I just finished this video!
Enjoy!


----------



## Carraig (Jan 4, 2008)

You big meanie! LOL


----------



## Heidi36oh (Feb 27, 2007)

That was kinda mean..LOL

















 


 It's a Girl, *Cheyenne Opal










*


----------



## Oaklys Dad (Dec 28, 2005)

Thanks for the smile. Poor Bo really had to work hard for that one till his furless buddies came in a saved the day.


----------



## ksuer (Feb 26, 2008)

Awww....Bo's so cute!


----------



## MaddieMagoo (Aug 14, 2007)

Awww...you meanie..Just Kiddin! It was funny!


----------



## BeauShel (May 20, 2007)

He has yall really trained to help him get the ball when he cant.


----------



## Deborah (Jul 3, 2005)

What a mean momma :

Actually, we do things like this to Lucie and Coach quite often


----------



## photoweborama (Dec 6, 2007)

Well, someone brought it to my attention that that was sneaky way to get him to fold up the dog pen!


----------



## baileygrinch (Jan 9, 2008)

Poor Bo...he almost gave up ...sad face when he sat...to look at the ball that defies all the hard retrieving efforts!


----------



## photoweborama (Dec 6, 2007)

baileygrinch said:


> Poor Bo...he almost gave up ...sad face when he sat...to look at the ball that defies all the hard retrieving efforts!

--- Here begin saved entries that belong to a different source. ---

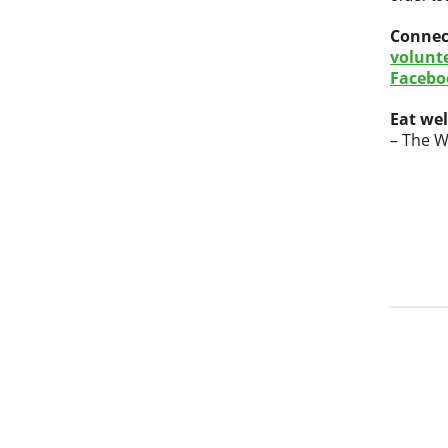
Connec
volunt
Facebo
Eat wel
– The W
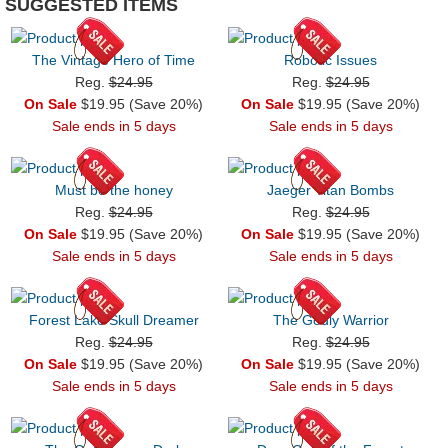
SUGGESTED ITEMS
The Vintage Hero of Time
Robotic Issues
Reg.
$24.95
Reg.
$24.95
On Sale
$19.95 (Save 20%)
On Sale
$19.95 (Save 20%)
Sale ends in 5 days
Sale ends in 5 days
Must be the honey
Jaeger Titan Bombs
Reg.
$24.95
Reg.
$24.95
On Sale
$19.95 (Save 20%)
On Sale
$19.95 (Save 20%)
Sale ends in 5 days
Sale ends in 5 days
Forest Lake Skull Dreamer
The Godly Warrior
Reg.
$24.95
Reg.
$24.95
On Sale
$19.95 (Save 20%)
On Sale
$19.95 (Save 20%)
Sale ends in 5 days
Sale ends in 5 days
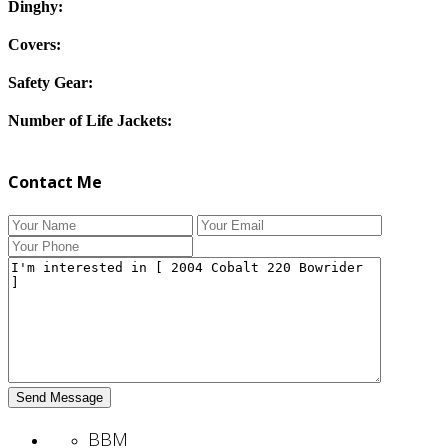
Dinghy:
Covers:
Safety Gear:
Number of Life Jackets:
Contact Me
BBM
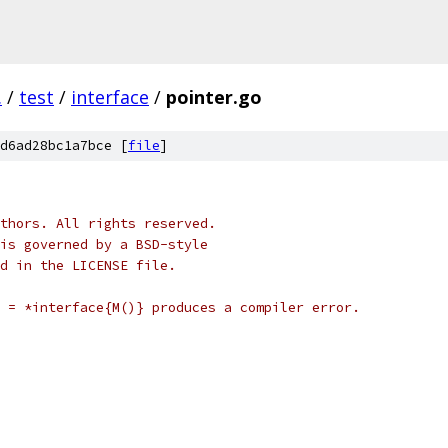
.
/
test
/
interface
/
pointer.go
d6ad28bc1a7bce [
file
]
thors. All rights reserved.
is governed by a BSD-style
nd in the LICENSE file.
 = *interface{M()} produces a compiler error.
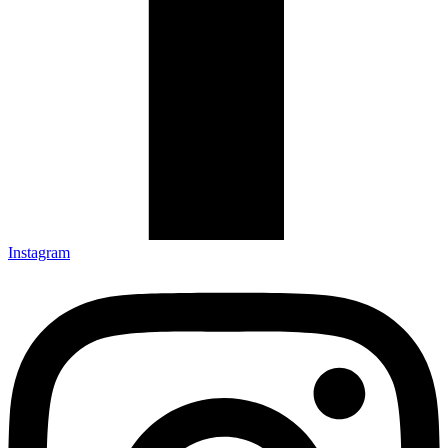
Instagram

Yep, that's when I could tell he had enough.. Told the boys to open it up for him!


----------



## norabrown (Jul 20, 2007)

What a sweetie. Bo seems to have a similar personality to my pup, Samson. I can totally see him doing the same thing.


----------



## rosemary (Jul 7, 2007)

mean but funny and a classic lol


----------



## GoldenJoyx'stwo (Feb 25, 2007)

Bo is handsome! Shadow would have gone nuts over that ball...


----------



## Doggy (Mar 20, 2008)

That was a really nice vidio poor bo couldn't get the ball!:lol:


----------